◆ Text for analysis:
------------------------
How can it have a negative number percentage of copper, and over 100% gold? also from what this looks like to me they are only showing gold, silver, copper, what about the many other metals that could be pssible contaminates?_

The quality and significance of every single analysis result obtained by a spectroscopic measurement is dependent on the quality of the standard materials used for calibration. Principally every spectroscopy-based analysis-result relies actually on two measurements: one being done with the unknown sample, in this case, the gold-sample to be analyzed, and the second one, being done on a reference sample of predetermined, exactly known composition (purity), verified by an independent, different analysis-method. Thus it may be possible, that you obtain negative results (percentages) for individually measured items, in case the reference sample used for comparison contains more of the item concerned, than the sample to be analyzed. 

Regards, freechemist


----------



## butcher (Feb 1, 2012)

Thanks Freechemist, 
I want to compliment you on the posts you make on the forum, I always find very helpful information in them, and enjoy reading what you have to say about these subjects.

Are you saying his gold being measured can be purer than the standard sample they use to get a base line reading?
------------------------
(Dataset entries)
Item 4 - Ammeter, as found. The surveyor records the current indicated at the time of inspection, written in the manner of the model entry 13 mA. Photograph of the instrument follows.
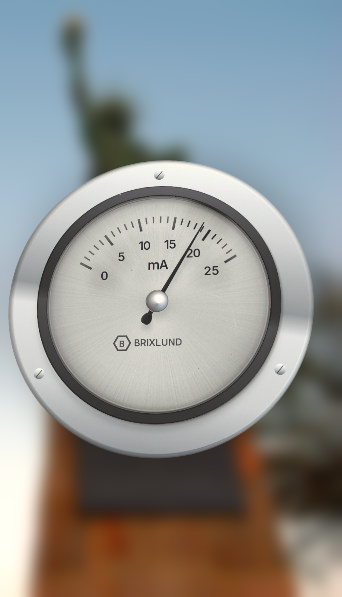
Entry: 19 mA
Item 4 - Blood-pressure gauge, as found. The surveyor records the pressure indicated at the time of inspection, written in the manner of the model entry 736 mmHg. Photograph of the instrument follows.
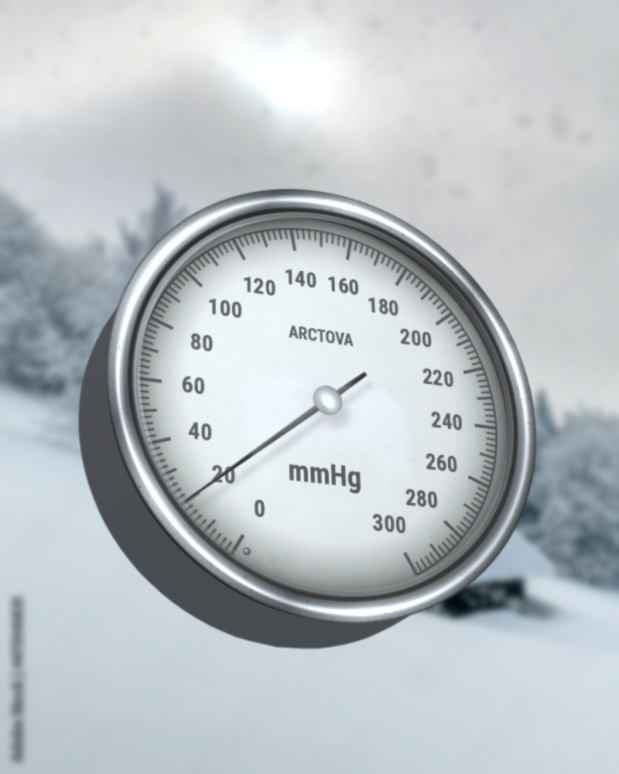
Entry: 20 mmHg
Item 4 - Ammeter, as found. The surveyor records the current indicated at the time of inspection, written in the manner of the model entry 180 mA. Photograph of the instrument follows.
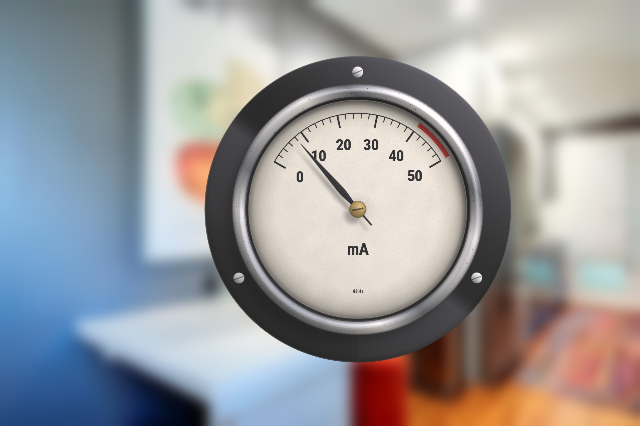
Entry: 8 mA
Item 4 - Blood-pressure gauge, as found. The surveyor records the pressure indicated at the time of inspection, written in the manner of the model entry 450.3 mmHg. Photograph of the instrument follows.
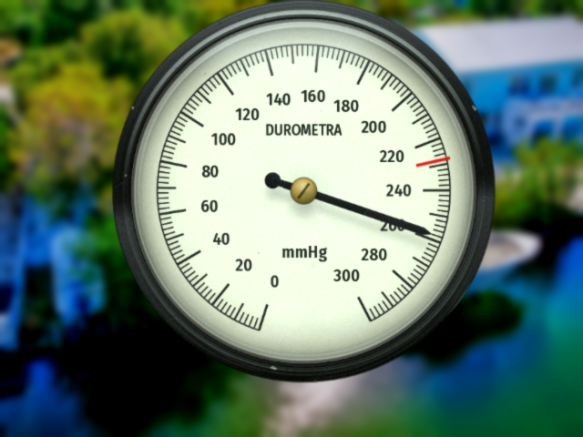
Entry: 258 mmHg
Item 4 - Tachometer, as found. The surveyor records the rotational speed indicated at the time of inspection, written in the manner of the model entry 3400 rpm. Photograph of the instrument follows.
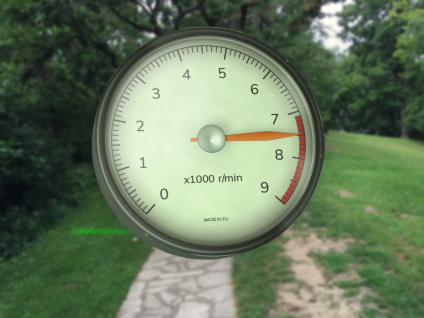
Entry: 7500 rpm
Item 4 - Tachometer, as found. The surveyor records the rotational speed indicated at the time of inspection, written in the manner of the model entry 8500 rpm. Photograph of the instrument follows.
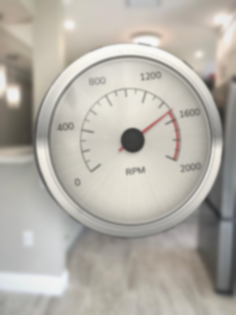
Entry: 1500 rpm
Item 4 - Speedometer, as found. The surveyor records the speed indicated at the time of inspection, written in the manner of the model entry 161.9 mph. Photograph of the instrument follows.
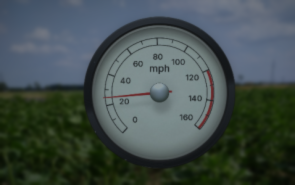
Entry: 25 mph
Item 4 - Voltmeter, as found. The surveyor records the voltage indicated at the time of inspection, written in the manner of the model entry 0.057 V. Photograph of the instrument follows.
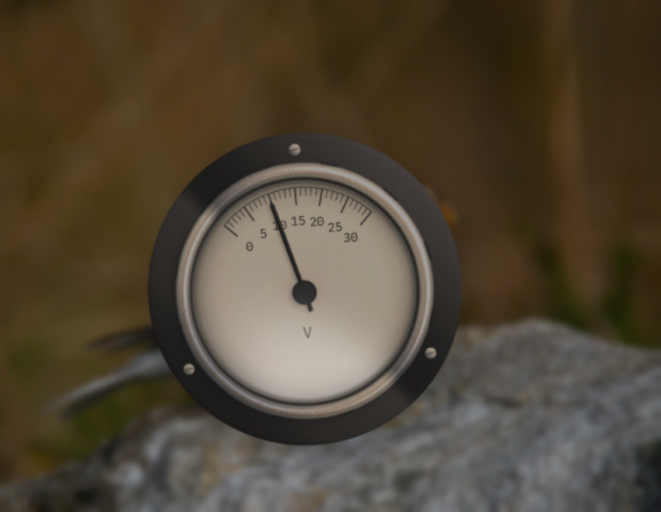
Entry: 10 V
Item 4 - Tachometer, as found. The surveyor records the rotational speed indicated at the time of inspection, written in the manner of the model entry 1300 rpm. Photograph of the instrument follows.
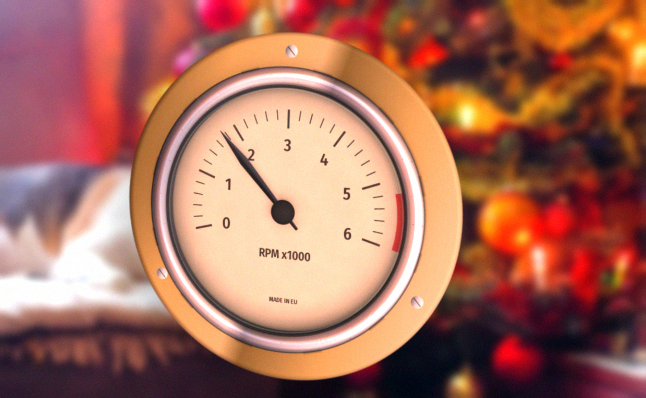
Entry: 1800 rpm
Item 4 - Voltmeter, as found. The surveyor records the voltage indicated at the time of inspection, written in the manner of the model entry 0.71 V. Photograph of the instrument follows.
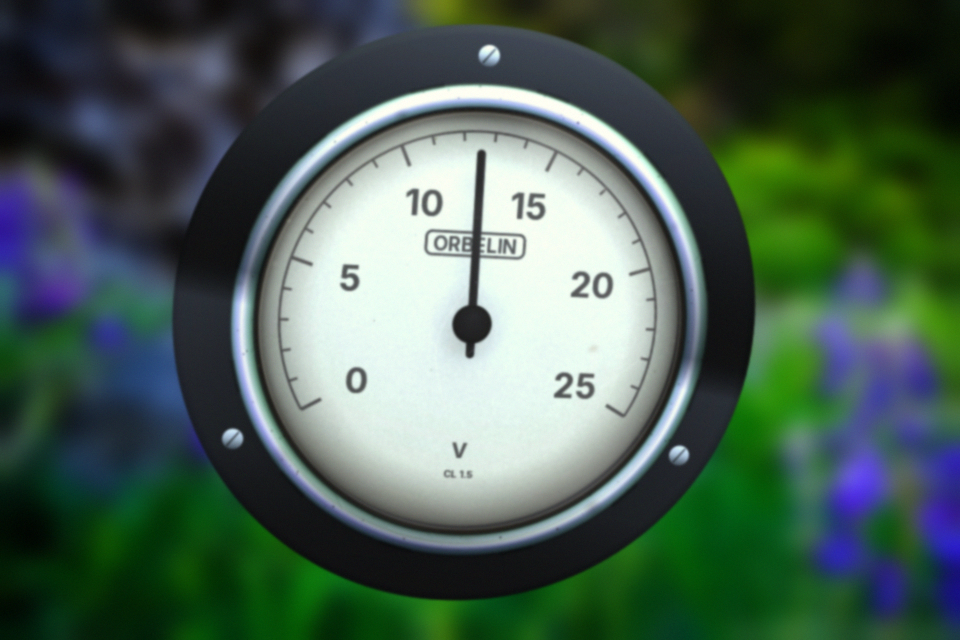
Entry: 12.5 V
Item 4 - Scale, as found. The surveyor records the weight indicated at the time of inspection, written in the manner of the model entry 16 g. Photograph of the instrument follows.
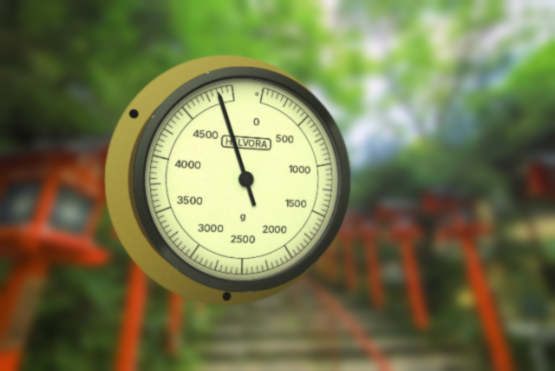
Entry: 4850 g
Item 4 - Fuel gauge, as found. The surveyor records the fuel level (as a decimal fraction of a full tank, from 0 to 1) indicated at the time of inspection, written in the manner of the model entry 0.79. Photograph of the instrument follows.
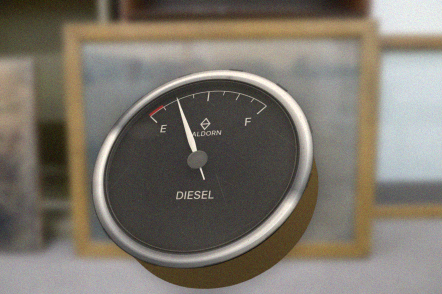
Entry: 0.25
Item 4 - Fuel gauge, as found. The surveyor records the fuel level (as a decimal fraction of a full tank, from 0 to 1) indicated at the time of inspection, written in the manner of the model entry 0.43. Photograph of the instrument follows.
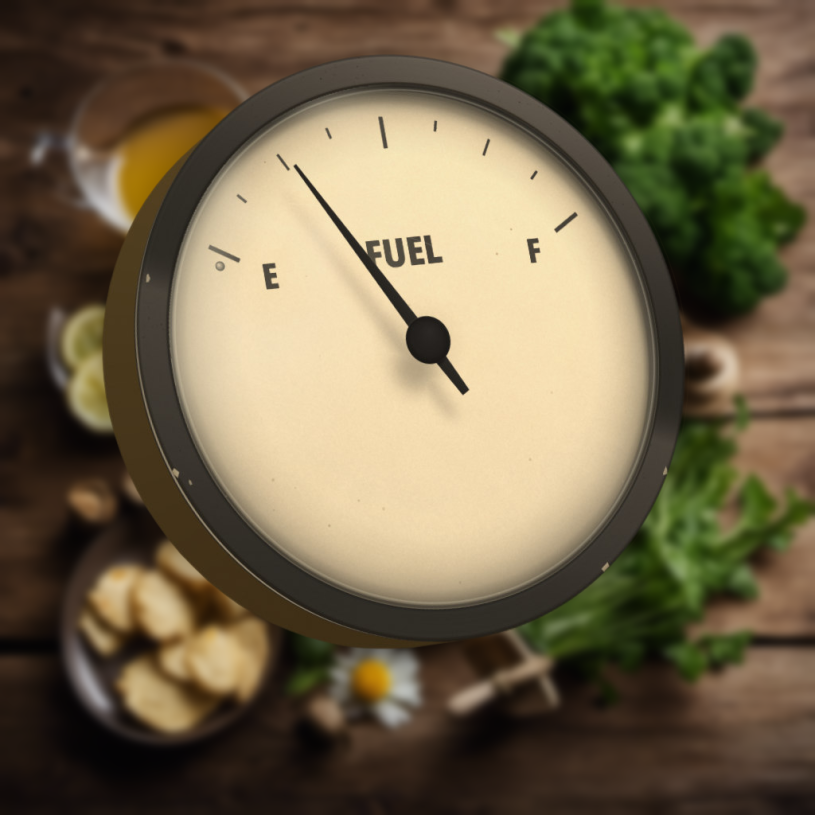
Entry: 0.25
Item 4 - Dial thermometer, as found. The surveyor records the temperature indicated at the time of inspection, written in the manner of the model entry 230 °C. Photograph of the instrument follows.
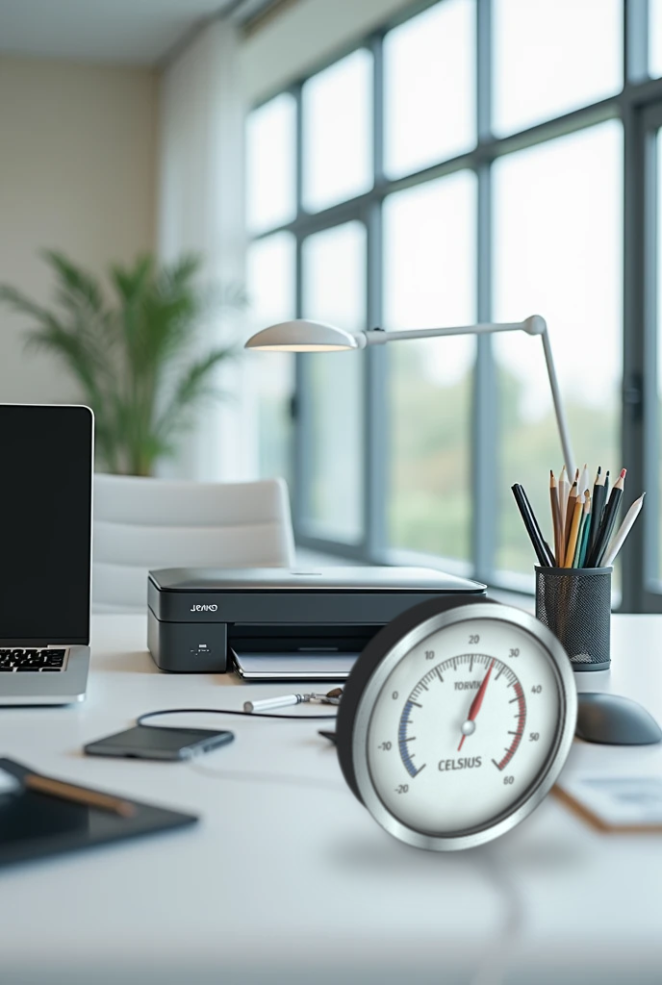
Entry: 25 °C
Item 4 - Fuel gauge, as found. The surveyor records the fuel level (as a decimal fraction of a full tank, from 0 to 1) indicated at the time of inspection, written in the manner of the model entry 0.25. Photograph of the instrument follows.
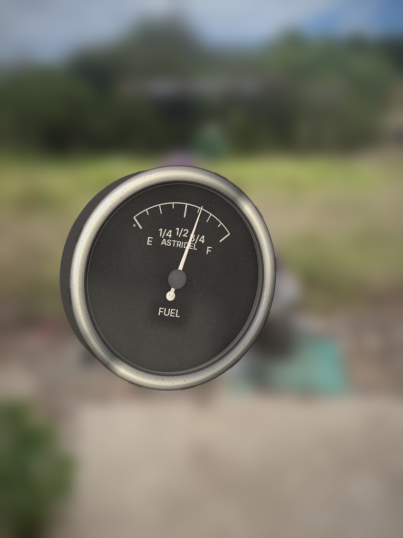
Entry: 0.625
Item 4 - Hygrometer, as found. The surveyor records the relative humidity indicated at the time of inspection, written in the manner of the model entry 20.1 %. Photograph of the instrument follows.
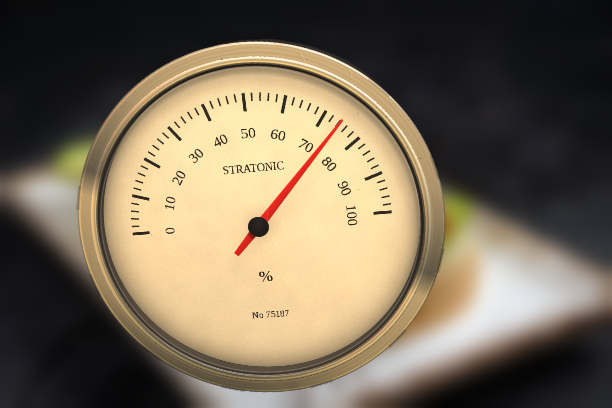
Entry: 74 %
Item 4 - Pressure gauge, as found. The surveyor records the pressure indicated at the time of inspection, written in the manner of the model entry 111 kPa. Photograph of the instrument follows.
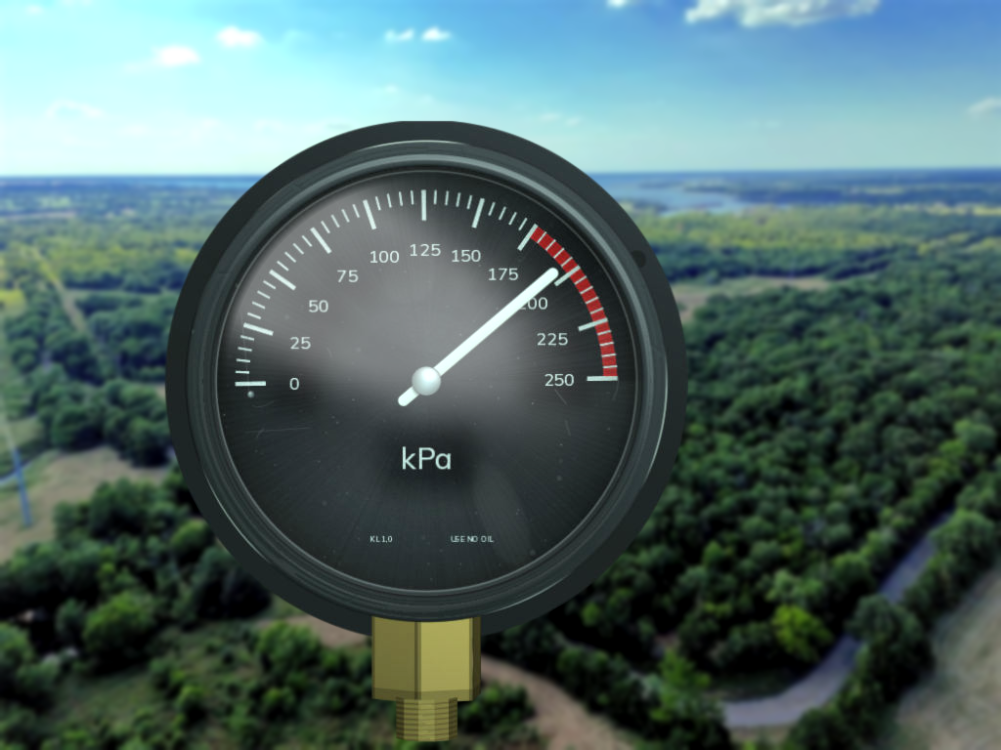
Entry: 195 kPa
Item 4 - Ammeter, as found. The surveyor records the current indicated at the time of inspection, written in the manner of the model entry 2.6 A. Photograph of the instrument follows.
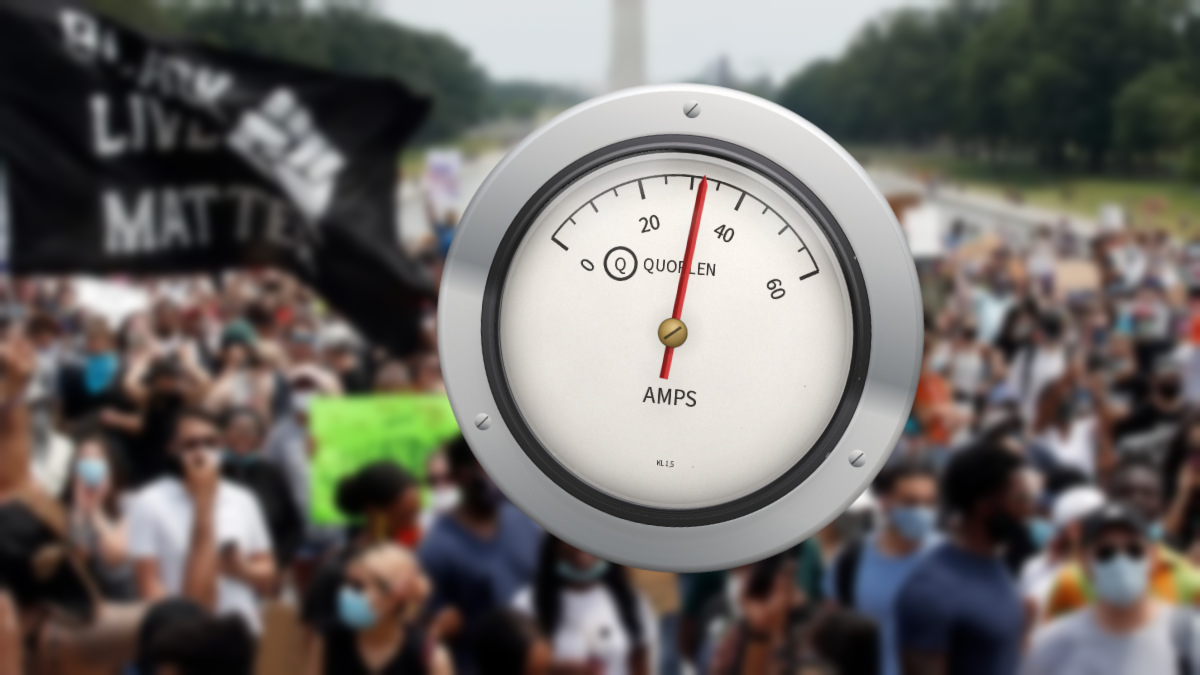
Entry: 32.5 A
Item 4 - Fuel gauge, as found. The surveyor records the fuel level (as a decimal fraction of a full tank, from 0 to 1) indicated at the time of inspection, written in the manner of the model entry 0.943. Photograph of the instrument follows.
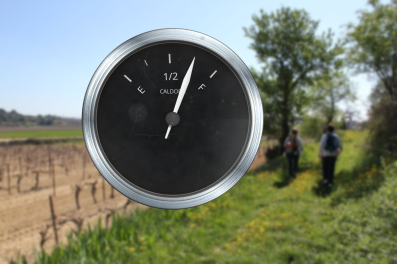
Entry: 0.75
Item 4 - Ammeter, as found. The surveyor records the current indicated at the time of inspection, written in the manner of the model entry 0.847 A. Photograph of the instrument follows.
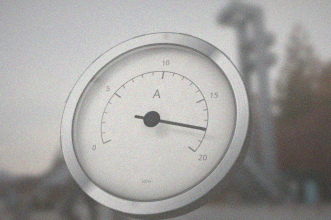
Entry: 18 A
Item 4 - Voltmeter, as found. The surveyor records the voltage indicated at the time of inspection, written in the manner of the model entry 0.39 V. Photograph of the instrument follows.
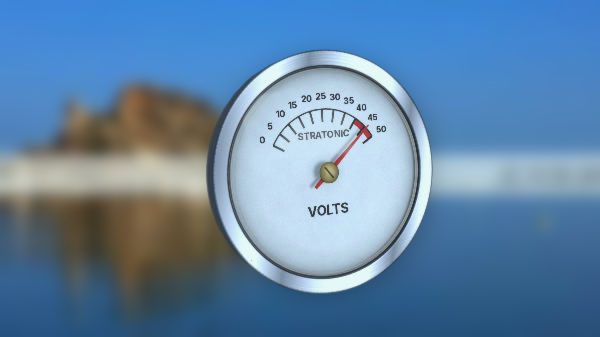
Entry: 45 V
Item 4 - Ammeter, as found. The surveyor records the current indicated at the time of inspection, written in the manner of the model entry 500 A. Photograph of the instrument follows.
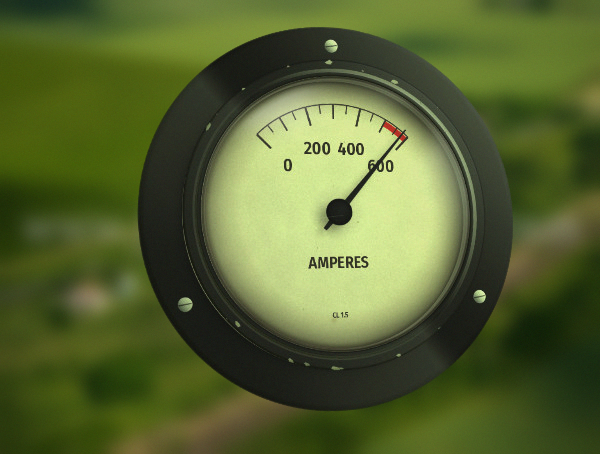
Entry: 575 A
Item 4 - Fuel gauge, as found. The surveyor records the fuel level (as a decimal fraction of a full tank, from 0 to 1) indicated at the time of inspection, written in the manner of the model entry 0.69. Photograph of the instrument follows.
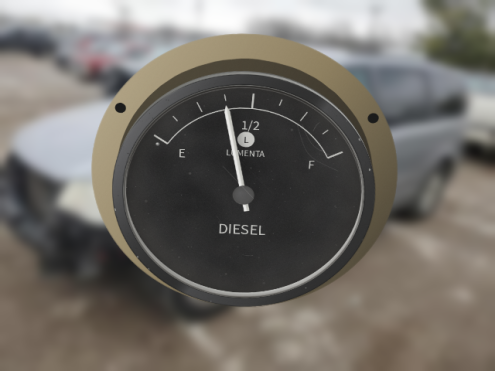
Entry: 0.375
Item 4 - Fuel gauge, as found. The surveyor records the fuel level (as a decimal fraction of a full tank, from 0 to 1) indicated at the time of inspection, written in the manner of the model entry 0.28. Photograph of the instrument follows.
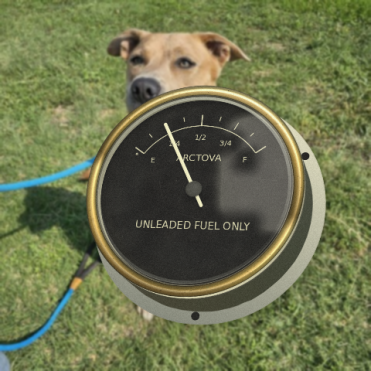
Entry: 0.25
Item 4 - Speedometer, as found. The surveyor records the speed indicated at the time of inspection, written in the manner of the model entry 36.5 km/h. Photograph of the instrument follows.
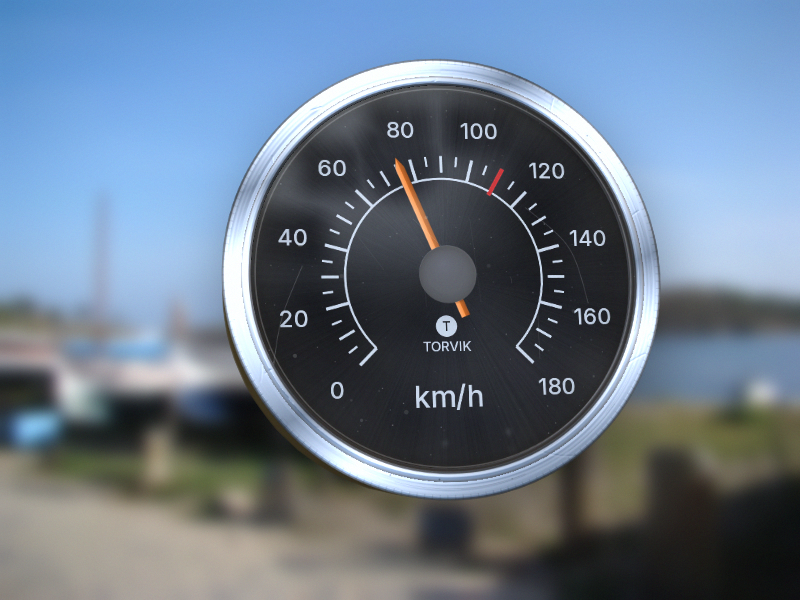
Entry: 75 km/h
------------------------
◆ What to work on:
Reproduce the forum discussion on negative copper and over-100% gold readings in full, without changing a word.

◆ Response to the exercise:
How can it have a negative number percentage of copper, and over 100% gold? also from what this looks like to me they are only showing gold, silver, copper, what about the many other metals that could be pssible contaminates?_

The quality and significance of every single analysis result obtained by a spectroscopic measurement is dependent on the quality of the standard materials used for calibration. Principally every spectroscopy-based analysis-result relies actually on two measurements: one being done with the unknown sample, in this case, the gold-sample to be analyzed, and the second one, being done on a reference sample of predetermined, exactly known composition (purity), verified by an independent, different analysis-method. Thus it may be possible, that you obtain negative results (percentages) for individually measured items, in case the reference sample used for comparison contains more of the item concerned, than the sample to be analyzed. 

Regards, freechemist


----------



## butcher (Feb 1, 2012)

Thanks Freechemist, 
I want to compliment you on the posts you make on the forum, I always find very helpful information in them, and enjoy reading what you have to say about these subjects.

Are you saying his gold being measured can be purer than the standard sample they use to get a base line reading?